Poema 724: Líneas

Líneas

Dibujo una línea con mi presencia dinámica;

puede ser una almendra oval

visitando lavajos e hitos señalados en la infancia,

o puede ser el ángulo esquivo de tu jardín

en ida y retorno fulgurante e intenso.

El ave rapaz muestra su pecho amenazante

bello, desafiante, abierto a la cámara inocua,

traza círculos de visión mortífera

antes de un picado asombroso y nutricio.

La línea desciende desde la boca a las rodillas

en un pedaleo constante y doloroso,

pesa el viento, pesan los años, pesa la estática pose,

mientras el resto del cuerpo se funde en el aroma

del cereal mucho más avanzado y espigado.

Las decisiones sobre el trazado son improvisadas

como la vida misma: riesgo por el cielo borrascoso,

por el agotamiento y el barro traicionero

por las huellas cánidas y los aullidos lejanos.

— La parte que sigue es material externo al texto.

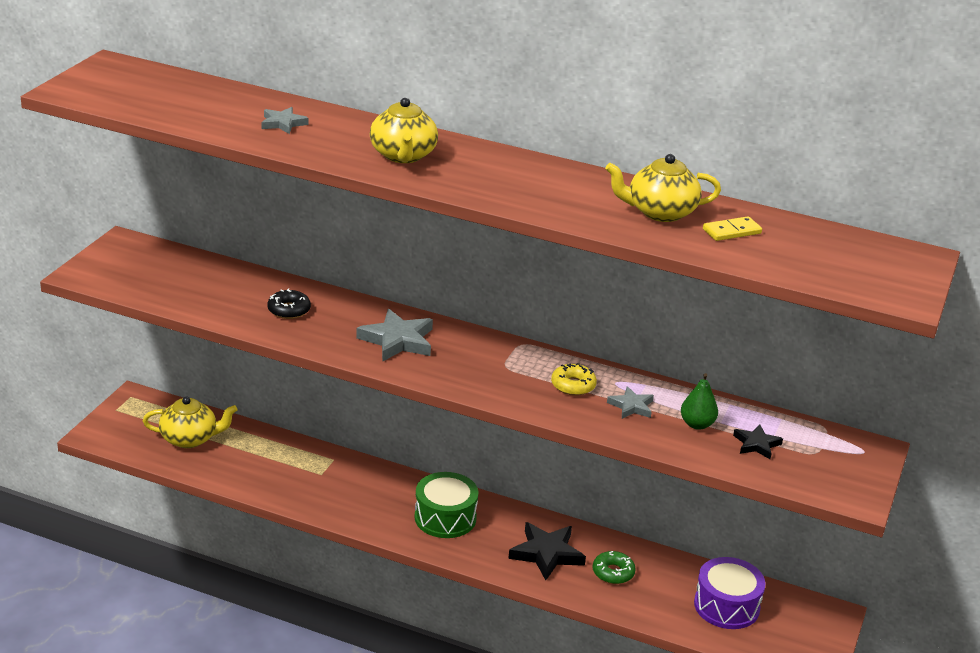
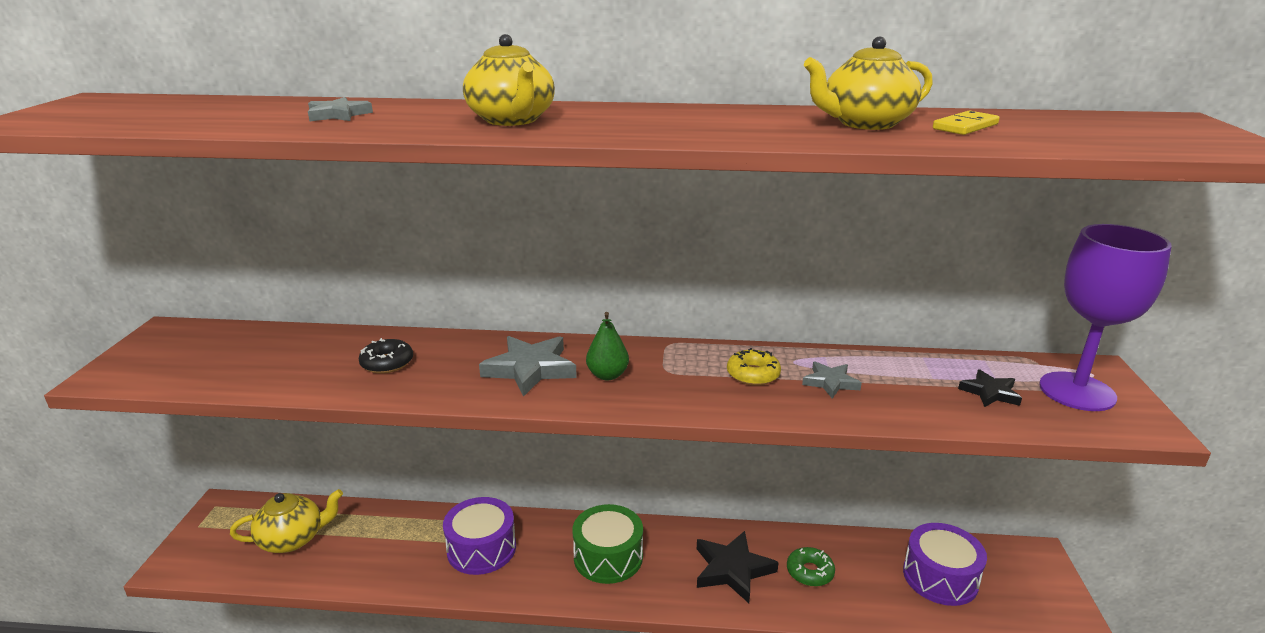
camera: 15 degrees left, 5 degrees down
green pear [681,373,718,430] -> green pear moved to [586,312,629,380]
none -> purple drum [443,497,516,575]
none -> purple goblet [1039,224,1172,411]

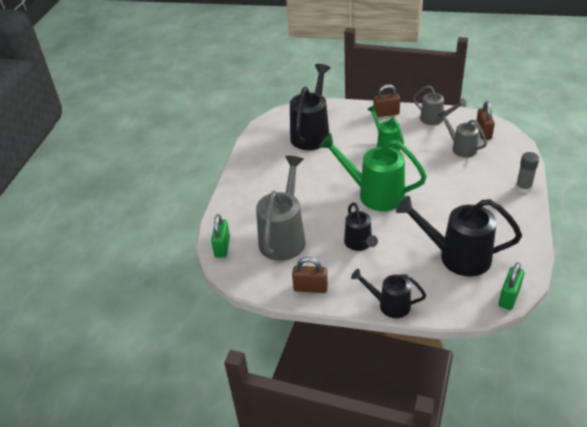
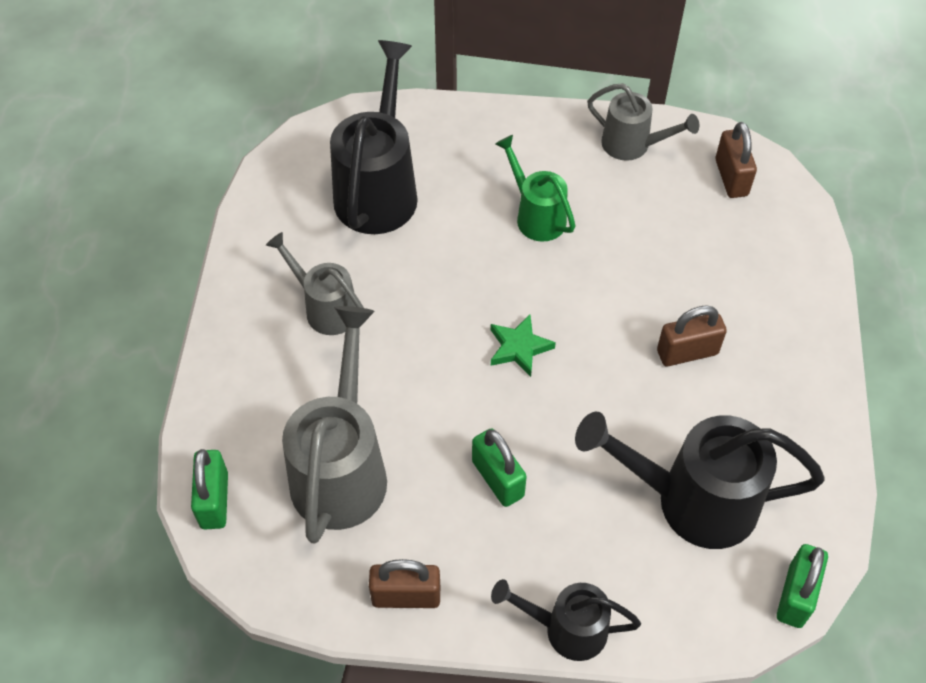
camera: 10 degrees left, 15 degrees up
green watering can [319,133,427,211] -> green star [491,314,556,377]
black watering can [344,202,378,251] -> green padlock [472,428,527,507]
brown padlock [373,84,400,117] -> brown padlock moved to [657,305,727,366]
grey watering can [437,110,487,157] -> grey watering can moved to [266,232,364,335]
grey glue stick [516,152,539,193] -> none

El travelling finaliza con curiosidad incipiente,

con ideas de huertos y agua en un retiro teórico,

aquella cabaña del bosque tantas veces imaginada.

La línea poligonal se ha cerrado en una circunvalación

de dos horas y veintitantos kilómetros

en los que he deseado la continuidad imposible

de esa primavera en la meseta, apegado a la tierra.

Poema 283: Días especiales

Días especiales

Días especiales, sol, verano, amplias vistas,
el recuerdo de una lechuza de caza en la noche anterior,
un baño en la mañana con cierto frescor,
los pájaros que pían en el jardín de las delicias,
todo confluye en la armonía de las esferas.
 
Pedaleo por caminos que he recorrido muchas veces,
siento cada bache y cada rodera,
reconozco uno tras otro los paisajes,
las plantas sembradas en el terruño,
las manchas verdes de los pinares.
 
Conozco el lugar exacto para ver la puesta de sol,
algunos árboles a los que subí de joven,
cada era en la que antaño se aventaba el grano,
casas y personas a las que saludo de forma rutinaria,
lavajos y pequeños manantiales de verdor perimetral.
 
Camino por calles con casas conocidas,
algunas desembocan en la plaza o en la iglesia,
puede que esta noche calurosa de julio
los escasos habitantes saquen sus sillas al fresco,
comenten sus andanzas del día o saluden al paseante.
 
Hay un cine de verano como hace muchos años,
entonces eran comediantes o tal vez artistas de un circo,
cada espectador aporta su silla,
los ruidos de la noche se solapan con la megafonía,
es una vuelta al pasado en tiempos de crisis.
 
El jardín de la casa solariega es un oasis de frescor,
destellos de rosas cuya fragancia no dejas pasar,
un delirio de colores, una suma de manchas armónicas,
la vida aquí es sencilla entre riegos y barbacoas,
es un fluir leve del tiempo interior de cada cual.